Flash forward to now, and my husband and I are the proud parents of an almost-2-year-old person and an almost-3-year-old dog (and also an almost 9-year-old rabbit, but that's another story for another day). There are days when I think my former co-worker was not too far off when comparing the two, and days when I can't help but think we were both naive to joke about it. Still, I have to admit that it's the closest thing I ever experienced to parenthood before I became a parent (followed closely by camp counseling, which had more fireside singing than motherhood has had...so far). Here's how having a dog prepares you for becoming a parent:
You're Unfazed By Slobbery Kisses
I didn't grow up with dogs, so I have mixed feelings about all the licking. However, now that my toddler is getting the hang of kisses, I can't help but notice some of the (wet and adorable) similarities.

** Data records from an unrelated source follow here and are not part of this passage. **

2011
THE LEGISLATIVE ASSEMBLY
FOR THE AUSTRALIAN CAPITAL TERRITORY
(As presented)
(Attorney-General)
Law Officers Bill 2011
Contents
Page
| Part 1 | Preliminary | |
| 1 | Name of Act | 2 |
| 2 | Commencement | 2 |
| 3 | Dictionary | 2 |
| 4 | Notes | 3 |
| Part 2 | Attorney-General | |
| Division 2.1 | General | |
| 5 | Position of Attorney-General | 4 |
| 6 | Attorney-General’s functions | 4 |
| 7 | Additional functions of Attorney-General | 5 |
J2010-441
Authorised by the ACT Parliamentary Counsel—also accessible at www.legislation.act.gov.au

You Know What It's Like To Clean Up After Another Living Creature
And, your gag reflex is stronger for it.
You Don't Take It Personally When Your Snuggle Attempts Are Refused
Have you ever tried to hug an excited puppy? It's about as easy as picking up a toddler who wants to keep playing with his trucks. You're used to being casually rejected by the people ("people") you love most, which helps you let go and love them as they're off doing their own thing. Totally important parenting lesson.
You're Accustomed To Being Climbed On
Usually, the dog is climbing over me just to get to his prime that allows him to survey the neighborhood (it's cool, I'm not offended). My toddler, on the other hand, climbs frequently and aggressively for reasons including but not limited to: snack access, a better view of the kitchen counter, and personal triumph.

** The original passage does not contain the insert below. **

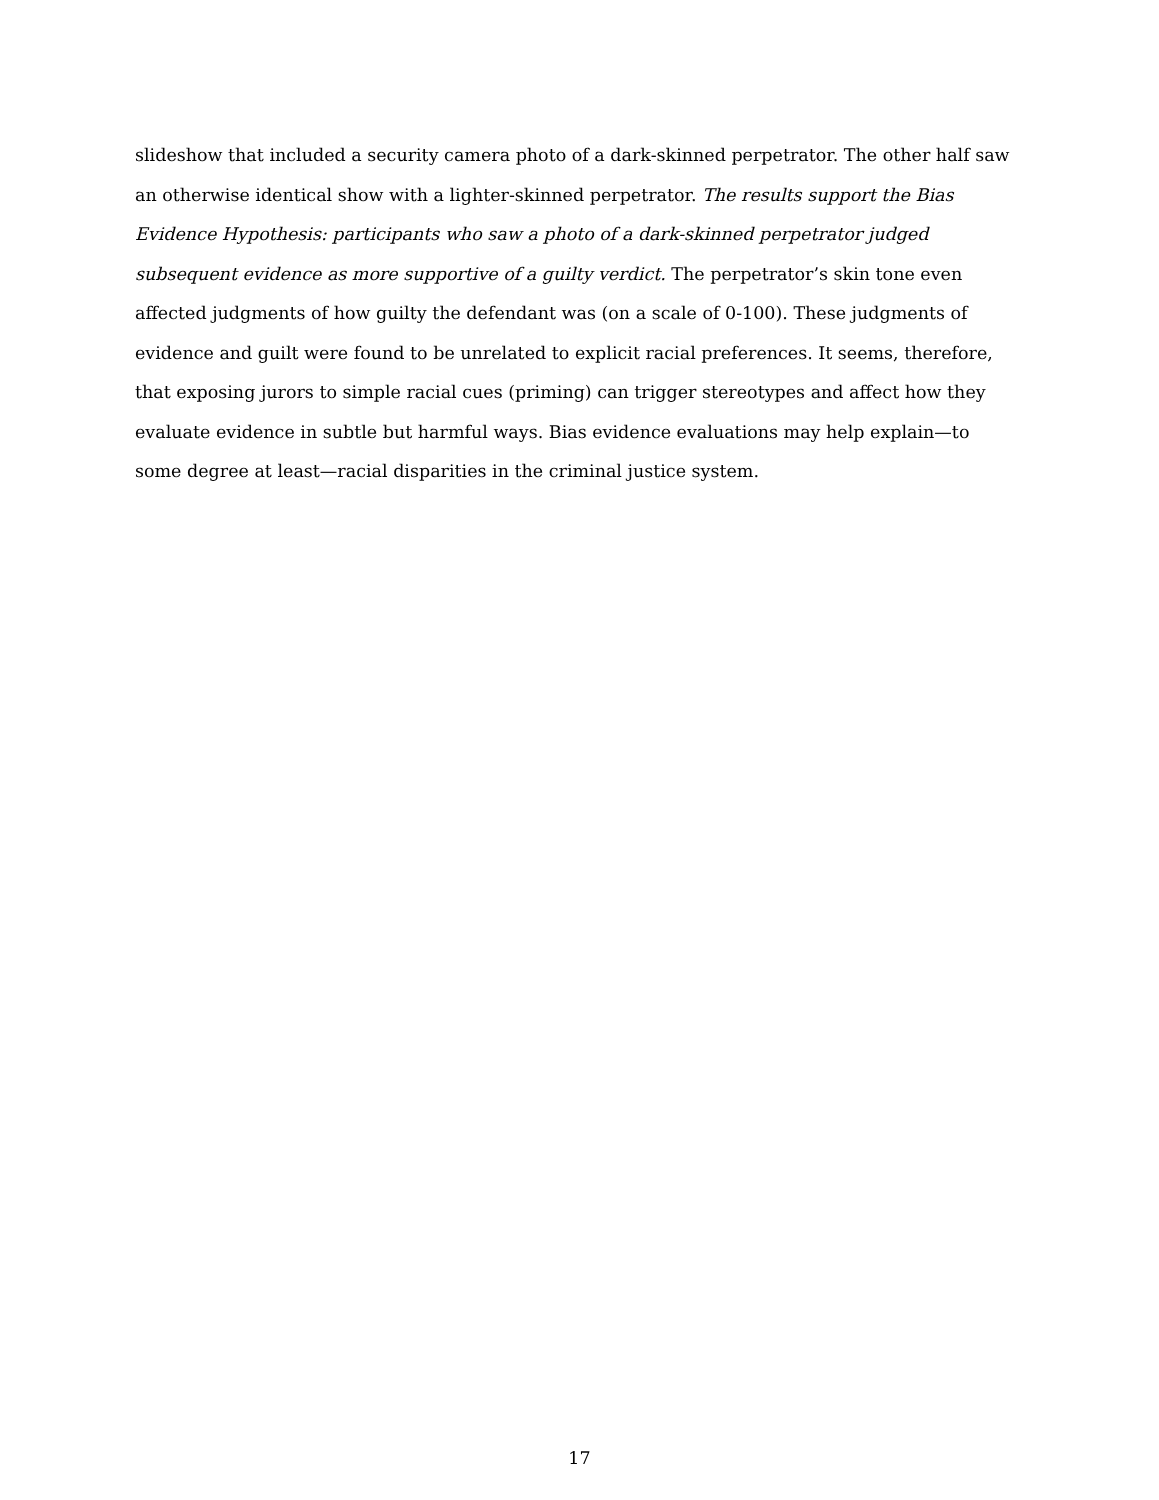slideshow that included a security camera photo of a dark-skinned perpetrator. The other half saw an otherwise identical show with a lighter-skinned perpetrator. The results support the Bias Evidence Hypothesis: participants who saw a photo of a dark-skinned perpetrator judged subsequent evidence as more supportive of a guilty verdict. The perpetrator’s skin tone even affected judgments of how guilty the defendant was (on a scale of 0-100). These judgments of evidence and guilt were found to be unrelated to explicit racial preferences. It seems, therefore, that exposing jurors to simple racial cues (priming) can trigger stereotypes and affect how they evaluate evidence in subtle but harmful ways. Bias evidence evaluations may help explain—to some degree at least—racial disparities in the criminal justice system.
17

You're Used To Feeding Someone
I'm not an expert, but I'd be remiss if I didn't mention that remembering to feed both your dog and your toddler should be pretty key parts of your day.
You've Had A Chance To Get Over Your Aversion To Body Fluids
Granted, I use the term "get over" loosely, because does anyone really get over an aversion to bodily fluids? That said, I am ~slightly~ better at dealing with them now that I've had practice responding.

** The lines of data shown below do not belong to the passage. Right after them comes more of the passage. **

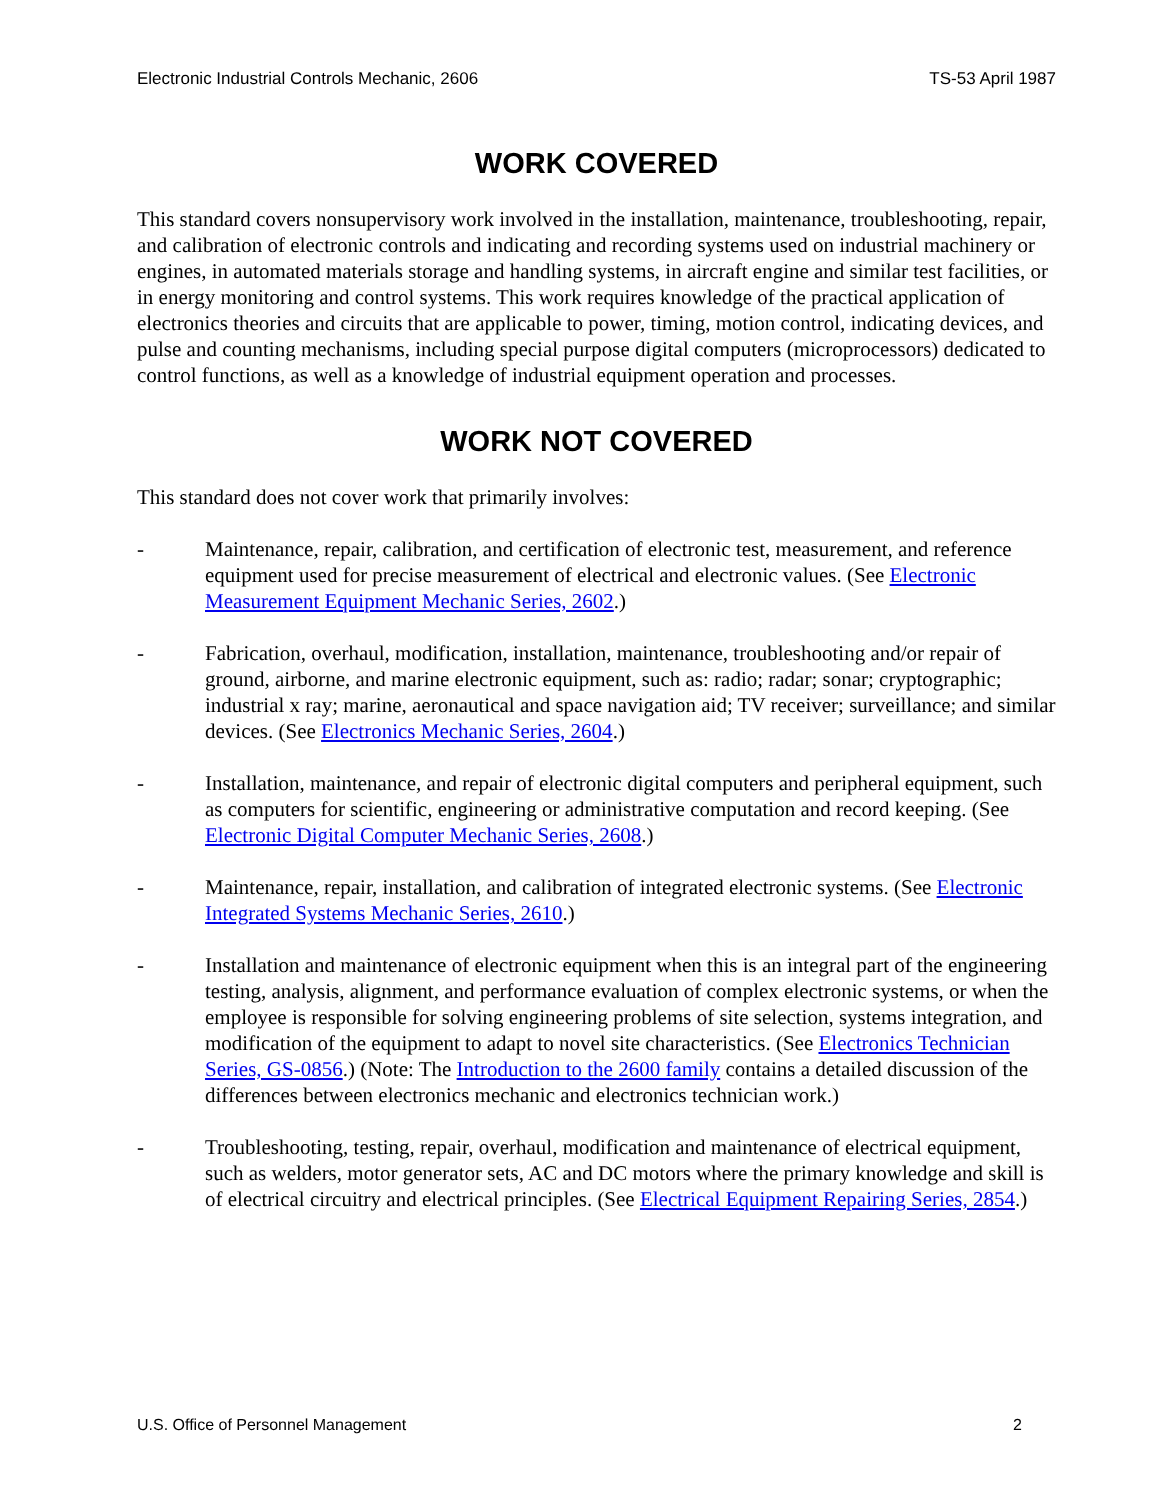Electronic Industrial Controls Mechanic, 2606 TS-53 April 1987
WORK COVERED
This standard covers nonsupervisory work involved in the installation, maintenance, troubleshooting, repair, and calibration of electronic controls and indicating and recording systems used on industrial machinery or engines, in automated materials storage and handling systems, in aircraft engine and similar test facilities, or in energy monitoring and control systems. This work requires knowledge of the practical application of electronics theories and circuits that are applicable to power, timing, motion control, indicating devices, and pulse and counting mechanisms, including special purpose digital computers (microprocessors) dedicated to control functions, as well as a knowledge of industrial equipment operation and processes.
WORK NOT COVERED
This standard does not cover work that primarily involves:
- Maintenance, repair, calibration, and certification of electronic test, measurement, and reference equipment used for precise measurement of electrical and electronic values. (See Electronic Measurement Equipment Mechanic Series, 2602.)
- Fabrication, overhaul, modification, installation, maintenance, troubleshooting and/or repair of ground, airborne, and marine electronic equipment, such as: radio; radar; sonar; cryptographic; industrial x ray; marine, aeronautical and space navigation aid; TV receiver; surveillance; and similar devices. (See Electronics Mechanic Series, 2604.)
- Installation, maintenance, and repair of electronic digital computers and peripheral equipment, such as computers for scientific, engineering or administrative computation and record keeping. (See Electronic Digital Computer Mechanic Series, 2608.)
- Maintenance, repair, installation, and calibration of integrated electronic systems. (See Electronic Integrated Systems Mechanic Series, 2610.)
- Installation and maintenance of electronic equipment when this is an integral part of the engineering testing, analysis, alignment, and performance evaluation of complex electronic systems, or when the employee is responsible for solving engineering problems of site selection, systems integration, and modification of the equipment to adapt to novel site characteristics. (See Electronics Technician Series, GS-0856.) (Note: The Introduction to the 2600 family contains a detailed discussion of the differences between electronics mechanic and electronics technician work.)
- Troubleshooting, testing, repair, overhaul, modification and maintenance of electrical equipment, such as welders, motor generator sets, AC and DC motors where the primary knowledge and skill is of electrical circuitry and electrical principles. (See Electrical Equipment Repairing Series, 2854.)
U.S. Office of Personnel Management 2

You've Gotten Used To Functioning While Distracted By Overwhelming Cuteness
LOOK AT THOSE PAWS! This dog is clearly in the top 1% of all-time cuteness, tied with my own dog, and the dog(s) of anyone reading this, obviously.
Toys That Squeak Are The Norm
I can admit that I have occasionally mixed up a toddler toy with a dog toy. I blame it on the sleep deprivation, and the fact that they are identical.
You're Practiced In Not Stepping On Smaller Members Of Your Household
Our dog's tags do have a distinct jangle sound, so we can often (but not always) hear him coming; Our toddler is a toddler so we can often him hear, too. But every so often, one of them will slip into stealth mode, but thankfully no one's sustained any major injuries (knock on wood).
Random Noises Don't Phase You As Much
One of them has been known to yip and howl on occasion, and the other sometimes bumps into cupboards and gets really excited when someone knocks on the door. I'll let you guess which is which.
You Can Take A Photo Of Something That Never Sits Still
The photos don't all turn out perfectly, but you've developed resilience, and an appreciation for blurry images. They can be artsy, right?
You Recognize That Polite Look Other People Give When It's Clear That They Are Not As Enamored With Your Family Members As You Are
Fellow pet owners and parents know that subtle shift that happens when someone has grown tired of your endless scrolling, or when you realize you're not telling them anything they don't already know about parenthood or dog ownership. I promise, I try not to overdo it. That said, I tend to be overly excited about both so I apologize in advance for those I've yet to bombard with pictures and stories.